__Work request 1__. In the excerpt on House Bill 618, how many members of the new Charter School Review Board would be appointed by the House?
__Work request 2__. For each statement below, say whether it agrees with the excerpt on House Bill 618, and quote the words of the excerpt that decide it. (a) The new review board would take the place of the Charter School Advisory Board. (b) The state board may appoint its own members to the new panel. (c) Jamey Falkenbury took part in drafting the legislation.

__Excerpt__.
____

Former Democratic lawmaker Tricia Cotham sealed her move to the Republican Party this week by co-sponsoring a bill that would remove the State Board of Education from the charter school approval process.

Under House Bill 618, that approval would be handed over to a new Charter School Review Board, whose members must be “charter school advocates in North Carolina.”

The new review board would replace the Charter School Advisory Board.

Most members of the new review board would be chosen by the General Assembly, which is currently led by state Republicans. The review board’s membership would include the State Superintendent of Public Instruction or a designee, four members appointed by the House, four by the Senate and two members appointed by the state board.

The state board’s appointments to the new panel must come from outside its own ranks.

As Newsline previously reported, HB 618 first appeared as a provision in the House budget. Jamey Falkenbury, director of government affairs for the state board and NC Department of Public Instruction, discussed it last week during the state board’s monthly meeting.

The state board would establish rules for the operation and approval of charter schools, allocate funding, hear appeals generated by review board decisions, and ensure financial and academic accountability.

A charter applicant, charter school or the state superintendent may appeal a review board decision under HB 618.

Asked why the state superintendent would appeal a review panel decision, Falkenbury offered this possible explanation: “This is me just guessing, because I had no part in drafting this legislation. I would assume, that say there is a charter group that had come before that had a lot of mismanagement of funds or did inappropriate things five or 10 years ago and then the charter school review board maybe approved them, then it would give the state superintendent an opportunity to say I don’t agree with that decision.”

The scenario Falkenbury described played out last month when the state board rejected Heritage Collegiate Leadership Academy of Wake County’s application to open a charter school in 2024. The application received glowing remarks from Charter School Advisory Board members.

State board member Amy White opposed granting Heritage a charter because she had concerns about the school’s presumed executive director, Kashi Bazemore.

Bazemore had led a charter school in Bertie County that was assumed by another charter operator after state education officials found serious academic, governance and operational issues at the school.

During the state board’s March meeting, State Superintendent Catherine Truitt asked Office of Charter Director Ashley Baquero how Heritage’s application could win charter board approval given Bazemore’s troubles in Bertie County.

Baquero explained that external evaluators initially review charter school applications.

“They are evaluating solely on what’s on that application, so they may or may not know any past history; they probably have very little understanding of what has happened in the agency regarding past schools,” Baquero said. “They are solely looking at that application and what’s in it and the data that’s presented.”

____

__Collected data__.
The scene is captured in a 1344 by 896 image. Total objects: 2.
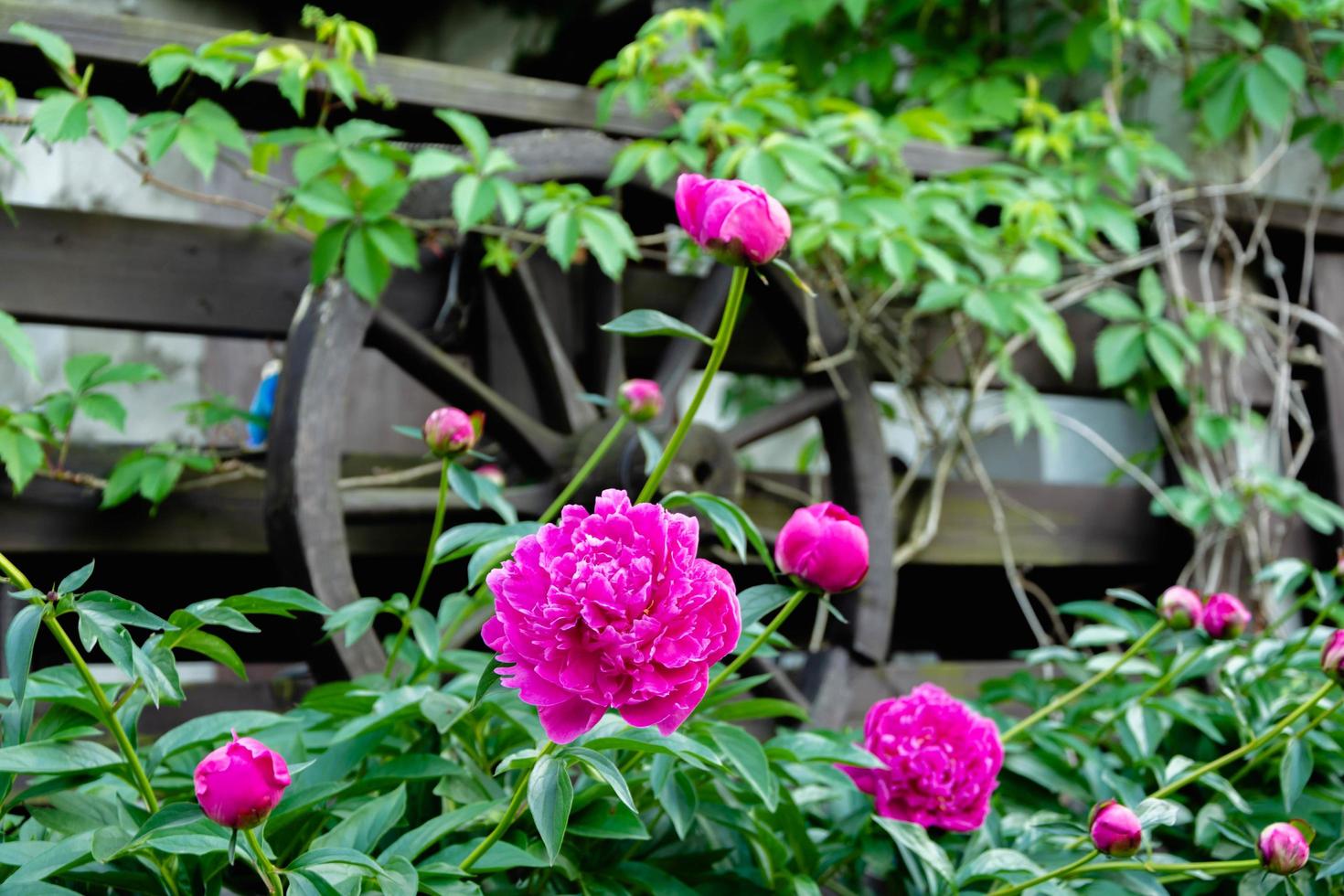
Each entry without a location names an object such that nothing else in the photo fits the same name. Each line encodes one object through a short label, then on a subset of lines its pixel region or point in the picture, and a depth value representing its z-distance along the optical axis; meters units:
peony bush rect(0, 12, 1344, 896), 1.95
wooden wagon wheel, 3.11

____

__Answer 1__. Four members.

__Answer 2__.
(a) Yes: "The new review board would replace the Charter School Advisory Board."
(b) No: "The state board’s appointments to the new panel must come from outside its own ranks."
(c) No: "I had no part in drafting this legislation."